Präsident Biden wünscht dringend Gespräch mit sterbendem Russland

Präsident Biden wünscht dringend Gespräch mit sterbendem Russland
 
Am Wochenende informierten russische Medien über ein Interview des britischen Geheimdienstchefs von MI6 Richard Mur. Dieser bezeichnete Russland als Land im Untergang. Das Putin-Regime stehe unter Druck.
 
 
Russland ist objektiv eine schwächelnde Macht, im wirtschaftlichen und demographischen Sinne. Es ist ein außerordentlich schwieriger Ort. Somit ist klar, dass der Umgang mit Alexej Nawalny – wir sehen es ja – die tausenden von Protestierenden, nicht nur in Moskau, sondern einer ganzen Reihe anderer Städte, zeigt, wie groß der Anteil der Unzufriedenen mit Herrn Putin ist“, - so Mur gegenüber der „The Sunday Times“.
 
Und Herr Mur nutzte die Gelegenheit, die Beendigung der Manöver der russischen Armee im Süden Russlands so geschickt darzustellen, dass sich Russland mal wieder, in den Augen derer, die die „The Sunday Times“ lesen, als Verlierer präsentiert.
 
 
Er kommentierte, dass sowohl Großbritannien, wie auch die USA Herrn Putin auf die erheblichen Folgen hingewiesen haben, wenn Russland den Überfall auf die Ukraine fortsetzt.
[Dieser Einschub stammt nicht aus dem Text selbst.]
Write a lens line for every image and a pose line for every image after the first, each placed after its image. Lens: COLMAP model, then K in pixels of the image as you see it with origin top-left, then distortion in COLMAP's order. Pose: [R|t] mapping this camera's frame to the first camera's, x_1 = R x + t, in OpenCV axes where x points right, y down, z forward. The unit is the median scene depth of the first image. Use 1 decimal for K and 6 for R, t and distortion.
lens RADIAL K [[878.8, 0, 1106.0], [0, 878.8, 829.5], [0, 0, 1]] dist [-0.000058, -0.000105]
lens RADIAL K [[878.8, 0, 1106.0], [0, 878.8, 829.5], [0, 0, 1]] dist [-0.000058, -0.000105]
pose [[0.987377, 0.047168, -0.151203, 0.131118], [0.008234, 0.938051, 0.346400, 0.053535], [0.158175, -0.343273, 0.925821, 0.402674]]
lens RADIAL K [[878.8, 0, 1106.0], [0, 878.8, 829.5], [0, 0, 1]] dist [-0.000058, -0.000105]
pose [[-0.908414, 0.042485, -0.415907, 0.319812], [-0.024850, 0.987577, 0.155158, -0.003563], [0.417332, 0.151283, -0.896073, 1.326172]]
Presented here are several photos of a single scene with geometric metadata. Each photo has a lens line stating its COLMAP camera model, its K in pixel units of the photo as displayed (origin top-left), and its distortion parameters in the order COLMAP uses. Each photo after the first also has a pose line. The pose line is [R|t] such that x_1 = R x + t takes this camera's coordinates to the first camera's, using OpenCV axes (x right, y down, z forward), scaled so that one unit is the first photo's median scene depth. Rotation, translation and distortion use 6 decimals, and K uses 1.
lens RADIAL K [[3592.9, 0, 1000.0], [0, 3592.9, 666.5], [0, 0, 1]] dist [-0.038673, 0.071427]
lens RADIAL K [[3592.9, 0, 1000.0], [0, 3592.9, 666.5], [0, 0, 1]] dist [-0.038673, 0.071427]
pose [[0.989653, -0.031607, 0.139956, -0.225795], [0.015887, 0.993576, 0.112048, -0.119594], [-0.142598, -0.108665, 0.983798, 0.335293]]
Den Russen war somit völlig klar, wie die Position Großbritanniens in dieser Frage ist. Und es gab auch gar keine Zweifel an der Position der amerikanischen Biden-Regierung in dieser Frage – so der britische Geheimdienstchef.
 
Herr Mur gab also den Lesern der Zeitung zu verstehen, dass die USA und Großbritannien die Russen, die schwach und sterbend sind, so erschrocken hat, dass diese die Manöver abgebrochen und sich zurückgezogen haben.
 
Eigenartiger Weise stehen dem aber Äußerungen des schwedischen Verteidigungsministers vom Wochenende entgegen, denn dieser hatte erklärt, dass die schwachen und sterbenden Russen sich nicht zurückgezogen haben. Sie haben ihr ganzes Kriegsgerät nämlich an der Grenze belassen und können zu jeder Zeit, in kürzester Zeit wieder zurückkehren.
 
Und die Äußerungen des britischen Geheimdienstchefs hören sich auch ein wenig merkwürdig vor dem Hintergrund an, dass der US-Präsident Biden sich unbedingt mit Putin treffen will. Mit anderen Worten: Biden will sich mit dem Präsidenten eines untergehenden Landes treffen, dazu noch mit einem Mörder. Eine sehr merkwürdige Verhaltensweise eines Mannes, der für die größte Demokratie in der Welt verantwortlich zeichnet.
 
Uschakow, der Berater des russischen Präsidenten, plauderte am Wochenende ein wenig und meinte, dass er das genaue Datum des Treffens noch nicht nennen möchte, aber im Juni, im Juni wird es wohl stattfinden. Man habe eindeutige Signale aus den USA erhalten, dass Biden sich auf Biegen und Brechen mit Putin treffen will.
 
Uschakows weitere Äußerungen lassen allerdings leise Zweifel aufkommen, ob der des Mordes beschuldigte Putin auch so ein dringendes Verlangen hat, sich mit seinem amerikanischen Ankläger zu treffen, denn das Treffen, so Uschakow, hänge von einer Vielzahl von Faktoren ab.